Purpose : Mutations in BEST1 cause several phenotypes including autosomal dominant (AD) Best vitelliform macular dystrophy type 2 (BVMD), AD vitreoretinochoroidopathy (ADVIRC), and retinitis pigmentosa-50 (RP50). These retinopathies are characterized by vitelliform dystrophy for which ophthalmologists like to describe 5 stages, going from pre-vitelliform to the atrophic final stage. A rare subtype of bestrophinopathy exists with biallelic mutations in BEST1. Its frequency is estimated to be 1/1’000’000 individuals.

Methods : We report 5 cases and establish a phenotype-genotype correlation. All patients were referred because of reduced best-corrected visual acuity, ranging from 0.1/10 to 3/10. All patients showed vitelliform lesions present at the macula, sometimes extending into the midperiphery and along the vessels and optic disc. Onset of the disease varied from the age of three to 25 years. Electrooculogram (EOG) revealed reduction in the EOG light rise in all patients.

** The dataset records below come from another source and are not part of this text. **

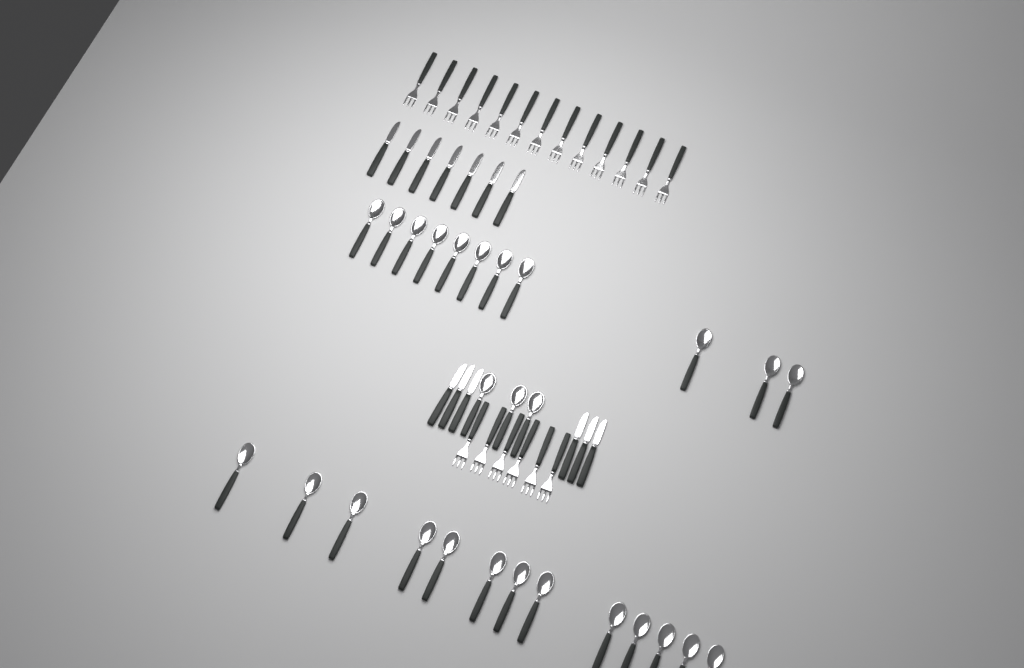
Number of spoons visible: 27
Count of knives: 13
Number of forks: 19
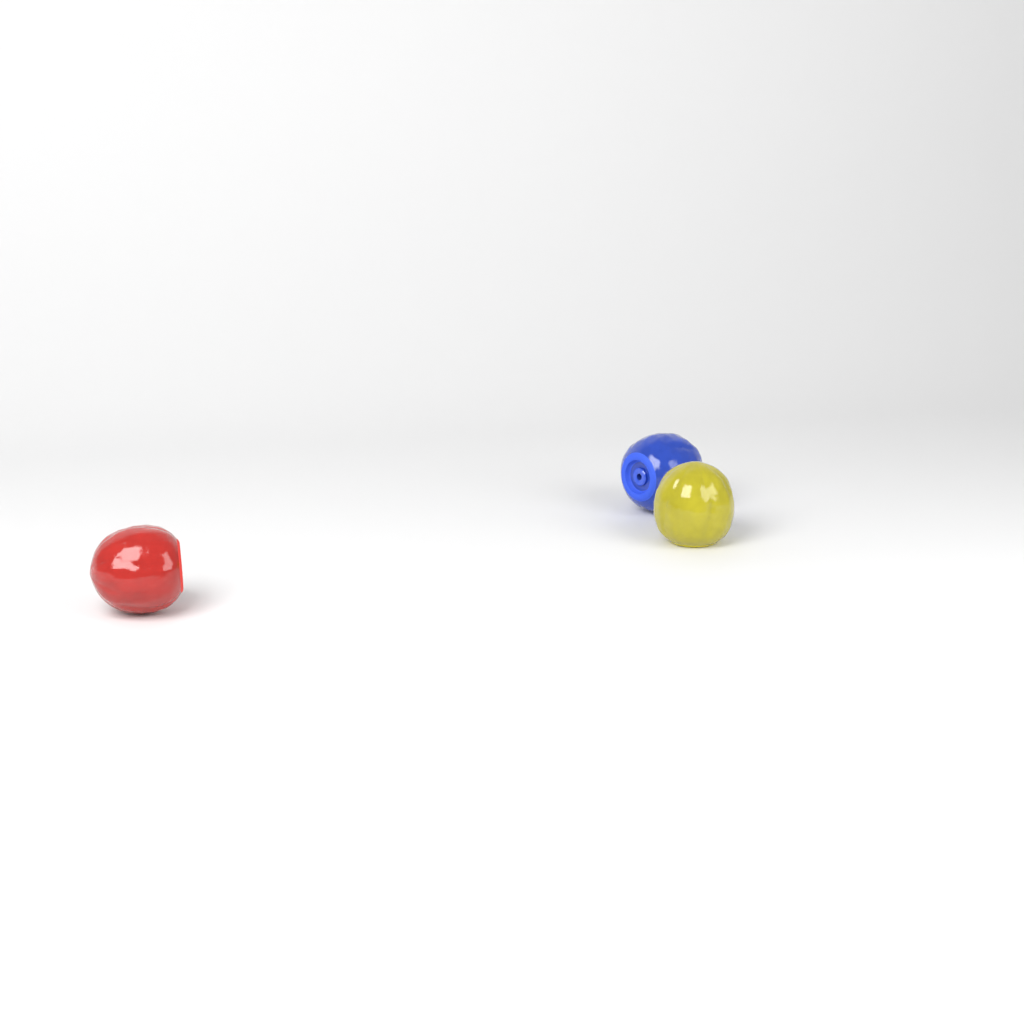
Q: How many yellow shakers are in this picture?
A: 1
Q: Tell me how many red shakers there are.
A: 1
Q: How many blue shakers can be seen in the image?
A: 1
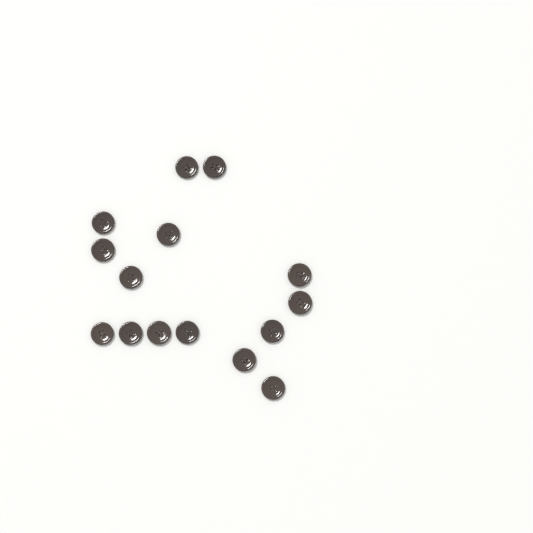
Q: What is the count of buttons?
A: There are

Results : Molecular analysis revealed the previously reported mutations p.[R141H];[A195V], p.[E35K];[E35K], and p.[R202W]; [R202W]. Two families showed novel mutations: p.[Q220*];[Q220*] and p.[L31M];[L31M]. All mutations were heterozygous in the parents. In one family, heterozygous children showed various reductions in the EOG light rise and autofluorescent deposits.

Conclusions : ARB, also rare, can be recognized by its phenotype and should be validated by molecular analysis. Phenotype-genotype correlations are hard to establish and will have to wait for more cases.

This abstract was presented at the 2019 ARVO Annual Meeting, held in Vancouver, Canada, April 28 - May 2, 2019.